▶ **Task statement**
Can you rewrite the paragraph beginning "As an example of a story that isn't suitable" from the blog post below in a shorter form, keeping its main facts?

Friday, November 29, 2019

For Public Consumption

I've been struggling lately to find blog-worthy topics. I absolutely love my job. I look forward to getting into the lab every day. There's no way to predict what will walk in the door! Unfortunately, most of the stories that I can spin these days, based on events at work that I find interesting or amusing, are inappropriate for public retelling. And I don't think that I want to turn this blog into "Tales From The Necropsy Floor." Even most veterinarians don't want to see endless photos of diseased tissues in dead animals.

As an example of a story that isn't suitable for public consumption, consider the rabbit we received last week. Most of the small animal submissions we receive are wrapped in bags or tarps then placed in a cooler or box or some other opaque container. The rabbit arrived in a small cardboard box, taped up for shipping. The necropsy techs were at lunch so I told Receiving I'd carry the remains back to necropsy. I opened the box to look for the paperwork...and found the submission form folded up and laid on top of the rabbit. No other packaging, not even a WalMart bag. Just the dead rabbit and a folded up piece of paper in an otherwise empty cardboard box. There are several layers of subtext as to why this was funny...but I don't think I can spin any of them into an acceptable party tale.

▶ **Extracted data**
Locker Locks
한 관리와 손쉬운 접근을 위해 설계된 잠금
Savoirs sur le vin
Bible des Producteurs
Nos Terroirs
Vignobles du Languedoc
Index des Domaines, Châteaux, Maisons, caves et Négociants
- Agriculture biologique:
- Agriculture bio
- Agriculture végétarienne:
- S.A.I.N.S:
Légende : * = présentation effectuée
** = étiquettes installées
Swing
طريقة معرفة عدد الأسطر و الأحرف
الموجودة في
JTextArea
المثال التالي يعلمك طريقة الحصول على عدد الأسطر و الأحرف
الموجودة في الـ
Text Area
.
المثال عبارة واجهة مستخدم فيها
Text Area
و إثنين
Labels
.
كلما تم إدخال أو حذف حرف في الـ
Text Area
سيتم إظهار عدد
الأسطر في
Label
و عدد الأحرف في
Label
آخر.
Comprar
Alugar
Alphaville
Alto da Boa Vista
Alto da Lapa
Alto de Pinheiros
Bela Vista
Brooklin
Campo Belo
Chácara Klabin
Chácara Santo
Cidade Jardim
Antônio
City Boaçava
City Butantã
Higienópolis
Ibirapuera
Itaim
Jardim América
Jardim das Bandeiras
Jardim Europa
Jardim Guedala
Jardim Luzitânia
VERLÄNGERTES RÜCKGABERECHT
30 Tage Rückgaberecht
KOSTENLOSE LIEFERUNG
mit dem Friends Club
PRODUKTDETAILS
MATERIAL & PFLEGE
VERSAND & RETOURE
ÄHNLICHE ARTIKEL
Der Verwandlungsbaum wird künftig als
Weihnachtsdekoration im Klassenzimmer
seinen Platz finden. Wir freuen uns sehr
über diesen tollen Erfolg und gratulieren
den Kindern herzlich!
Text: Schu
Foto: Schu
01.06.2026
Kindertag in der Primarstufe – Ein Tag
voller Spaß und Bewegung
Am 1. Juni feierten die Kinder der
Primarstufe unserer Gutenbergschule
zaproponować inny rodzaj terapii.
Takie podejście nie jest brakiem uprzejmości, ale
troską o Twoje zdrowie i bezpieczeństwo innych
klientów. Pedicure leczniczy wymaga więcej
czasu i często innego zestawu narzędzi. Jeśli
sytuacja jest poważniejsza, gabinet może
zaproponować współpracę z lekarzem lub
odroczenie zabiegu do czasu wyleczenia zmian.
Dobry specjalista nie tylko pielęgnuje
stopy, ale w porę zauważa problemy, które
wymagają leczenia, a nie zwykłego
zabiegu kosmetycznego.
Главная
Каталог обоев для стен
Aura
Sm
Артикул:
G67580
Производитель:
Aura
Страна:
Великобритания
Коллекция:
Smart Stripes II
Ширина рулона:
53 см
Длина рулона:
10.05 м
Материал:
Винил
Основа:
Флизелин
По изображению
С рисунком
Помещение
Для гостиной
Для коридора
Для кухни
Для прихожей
==
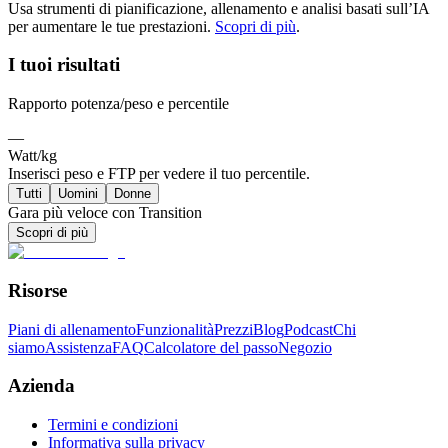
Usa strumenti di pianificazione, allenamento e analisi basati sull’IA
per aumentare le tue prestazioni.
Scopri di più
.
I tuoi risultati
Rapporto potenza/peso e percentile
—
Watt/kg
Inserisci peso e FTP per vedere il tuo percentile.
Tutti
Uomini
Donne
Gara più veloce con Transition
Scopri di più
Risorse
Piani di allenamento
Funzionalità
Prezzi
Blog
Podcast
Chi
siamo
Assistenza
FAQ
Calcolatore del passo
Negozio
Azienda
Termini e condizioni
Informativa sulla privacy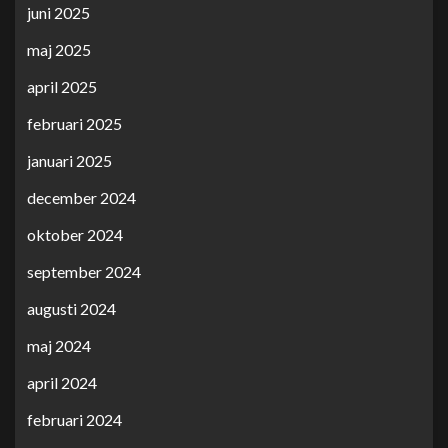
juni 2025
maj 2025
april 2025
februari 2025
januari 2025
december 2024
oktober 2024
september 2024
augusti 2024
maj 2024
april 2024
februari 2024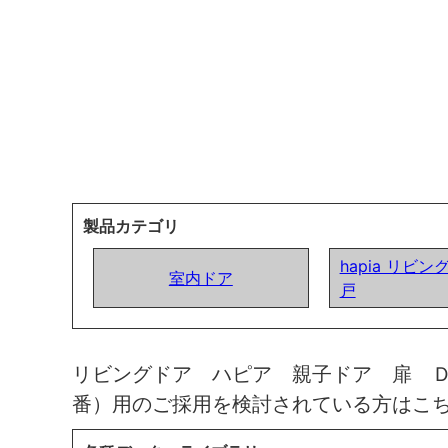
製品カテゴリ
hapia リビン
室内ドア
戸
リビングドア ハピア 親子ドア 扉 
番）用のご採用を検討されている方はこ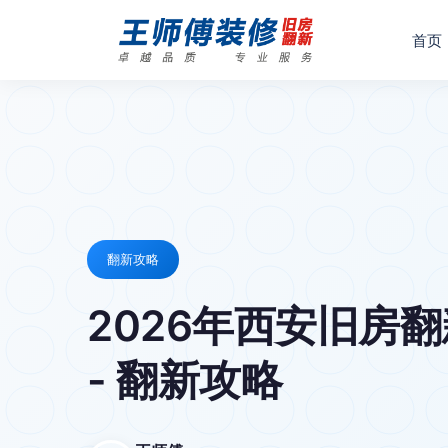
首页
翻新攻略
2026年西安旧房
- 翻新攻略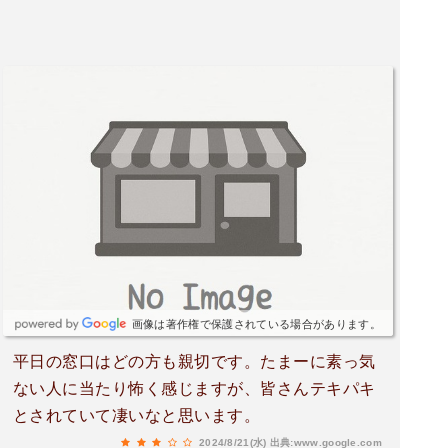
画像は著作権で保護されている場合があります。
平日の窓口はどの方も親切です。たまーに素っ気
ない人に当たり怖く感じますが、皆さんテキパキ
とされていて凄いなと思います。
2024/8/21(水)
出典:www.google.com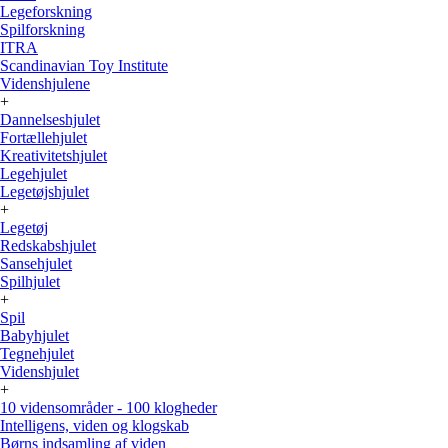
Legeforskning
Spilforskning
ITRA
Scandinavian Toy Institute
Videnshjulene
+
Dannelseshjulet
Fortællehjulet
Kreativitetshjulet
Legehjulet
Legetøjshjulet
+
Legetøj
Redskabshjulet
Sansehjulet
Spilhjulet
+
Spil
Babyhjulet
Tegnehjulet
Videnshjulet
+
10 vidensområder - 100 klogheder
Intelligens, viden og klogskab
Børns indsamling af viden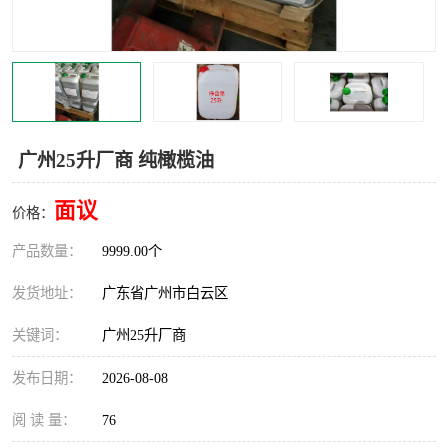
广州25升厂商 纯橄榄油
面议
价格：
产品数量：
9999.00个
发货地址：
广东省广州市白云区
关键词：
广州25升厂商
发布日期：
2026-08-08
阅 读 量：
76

▶ **Solution to the exercise**
A rabbit submitted last week shows the kind of story that isn't fit for public telling. Most small animal remains arrive wrapped in bags or tarps inside an opaque container, but this rabbit came in a small cardboard box taped for shipping. With the necropsy techs at lunch, I offered to carry it back myself and opened the box to find the paperwork. The submission form lay folded on top of the rabbit, with no other packaging at all. The situation was funny for several reasons, but none of them would make an acceptable party tale.